Cardoso ressaltou um movimento positivo e crescente nos municípios de pequeno porte que tem feito decorações com participação popular, já que não têm grandes receitas. “Então envolvem secretarias e fazem lindos trabalhos pelas mãos dos próprios munícipes”, afirmou, salientando que pequenas cidades que valorizam essa cultura agradam turistas, “que buscam segurança, animação e tradição”.
Barreiras
Em Barreiras, onde São João Batista é padroeiro, a programação religiosa é forte e começa com 10 dias de antecedência com passeio matuto anunciando a novena, quermesse e a festa, no dia 24. “Minha avó era muito devota e participava de toda programação na igreja. Hoje nós continuamos os costumes dela”, afirmou a professora, Anna Ferreira, esperando parentes que vêm de Brasília e Goiânia “pra gente fazer a maior festa na chácara”, asseverou.

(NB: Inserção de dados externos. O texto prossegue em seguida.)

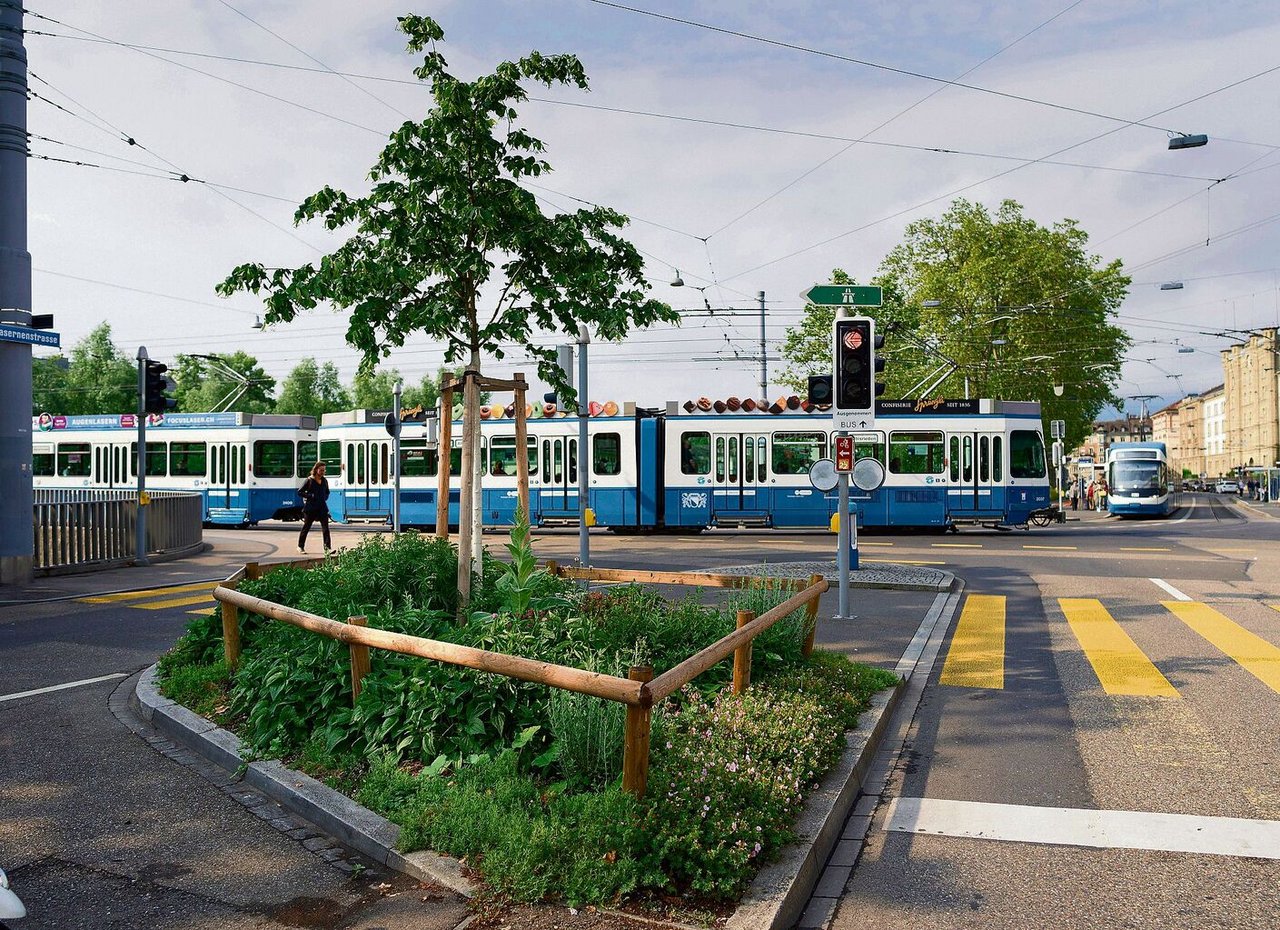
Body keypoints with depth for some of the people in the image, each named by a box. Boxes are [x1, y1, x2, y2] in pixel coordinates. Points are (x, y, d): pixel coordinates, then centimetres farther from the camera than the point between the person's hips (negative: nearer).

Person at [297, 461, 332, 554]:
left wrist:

Este ano a cidade terá o Arraiá Cultural entre 22 e 24 de junho, com 13 atrações locais e regionais e a perspectiva de movimentar o Centro Histórico, com forró, bebidas e comidas típicas. Estas serão vendidas em 10 barracas que levam os nomes de expoentes do forró baiano e nordestino, de Luiz Gonzaga a Adelmário Coelho e Elba Ramalho.
“Estamos resgatando o São João Raiz, valorizando os nossos artistas, as nossas quadrilhas juninas, inclusive com incentivo às juninas mirins”, afirmou o secretário de Cultura e Turismo, Virgulino Pinto (Gulla do Kimarrei). Ele pontuou os concursos de quadrilhas em diferentes categorias e apresentações musicais na praça Landulfo Alves e no Mercado Cultural Caparrosa.
A estudante de Psicologia, Patrícia Fonseca, trabalha com produção e venda de bolo de mandioca, pamonha, curau e milho verde cozido. Ela se disse animada com o movimento deste ano, pois desde o final de maio está atendendo pedidos para festas. “Primeiro foi Santo Antônio, agora São João e já temos encomendas para São Pedro. Além das festas de rua as pessoas fazem novenas nas igrejas e também nas casas. Muito bom este período do ano”, concluiu.